# Help me save it, please!



## LazyDays (Oct 30, 2006)

My PH is 5.5 and I need to know the best way to raise it up to an acceptable level.  It is a soil medium.  They weren't looking real good so I tried flushing them two days ago.  No improvment.  The soil is still pretty moist so I want to check with you guys before I added more water with anything in it.

Any help is very appreciated.


----------



## newgreenthumb (Oct 30, 2006)

I would try hydrated lime.  It is usually available at a home & garden supply store.  It is supposed to neutralize the soil.  Here is a link: http://www.extension.umn.edu/distribution/horticulture/components/1731-04.html I hope this works for you.


----------



## LazyDays (Oct 30, 2006)

Thank you for your post greenthumb. Anything will help me at this point.

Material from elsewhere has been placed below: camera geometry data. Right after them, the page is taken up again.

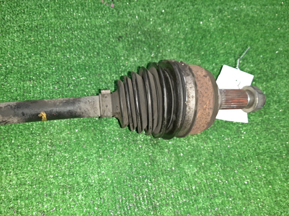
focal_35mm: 26
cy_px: 108
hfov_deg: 67.3
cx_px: 144
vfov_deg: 53.1
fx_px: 217
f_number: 1.7
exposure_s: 1/25
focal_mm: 3.93
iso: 191
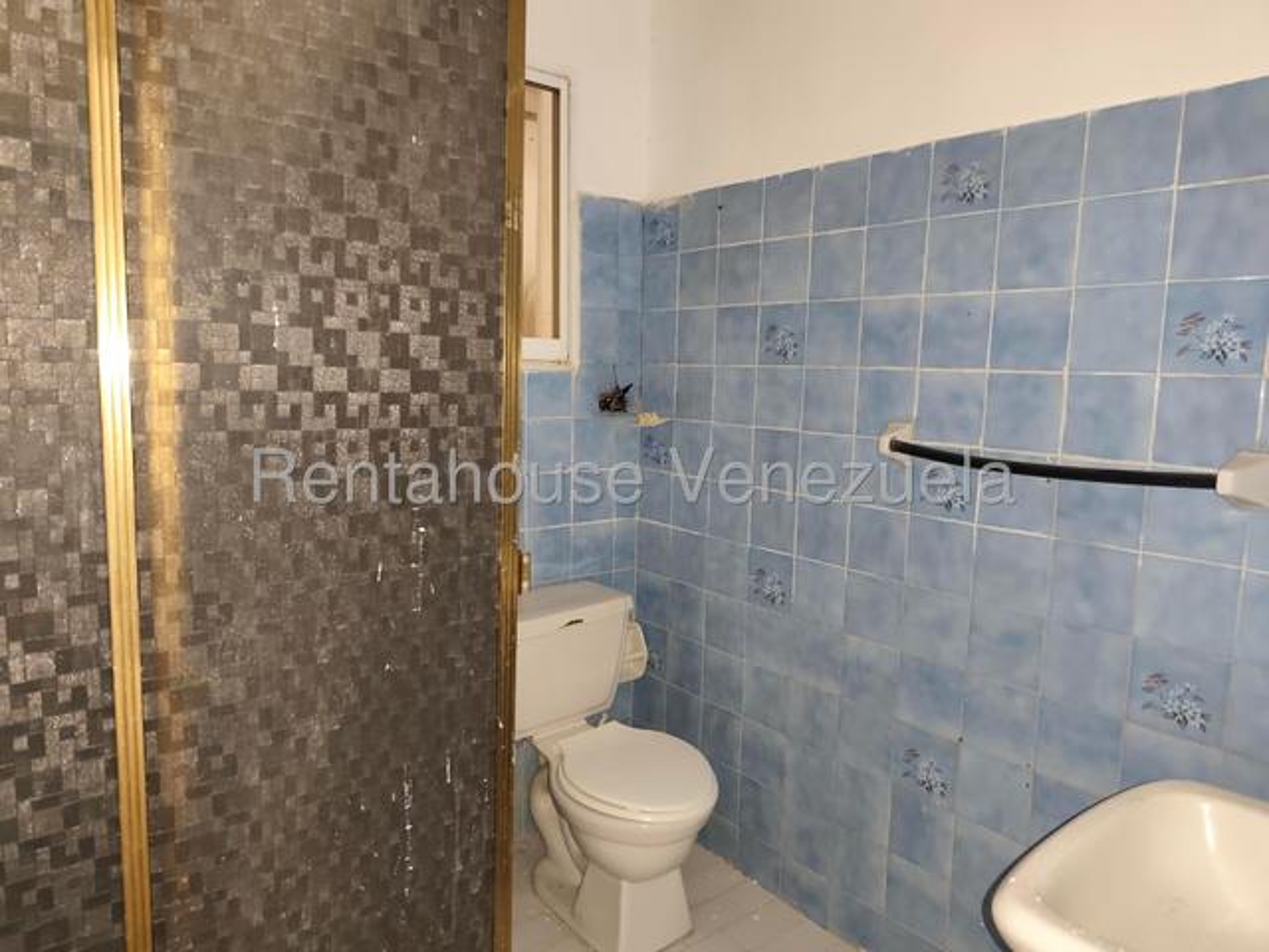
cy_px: 476
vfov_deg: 58.9
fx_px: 843
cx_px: 634
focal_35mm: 23
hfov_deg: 73.9
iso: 2500
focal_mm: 6.19
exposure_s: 1/20
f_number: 1.65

Ok, so when they say lime they mean limestone product?  So adding lime juice won't help me? What about if I added baking soda to the water next time I water? (heard somewhere this will raise Ph)


----------



## newgreenthumb (Oct 30, 2006)

Lime juice will make it more acidic but the baking soda may help.  Try to get the "hydrated" lime it comes in a powdered form.


----------



## LazyDays (Oct 30, 2006)

Thank you green thumb you are a life saver...literally


----------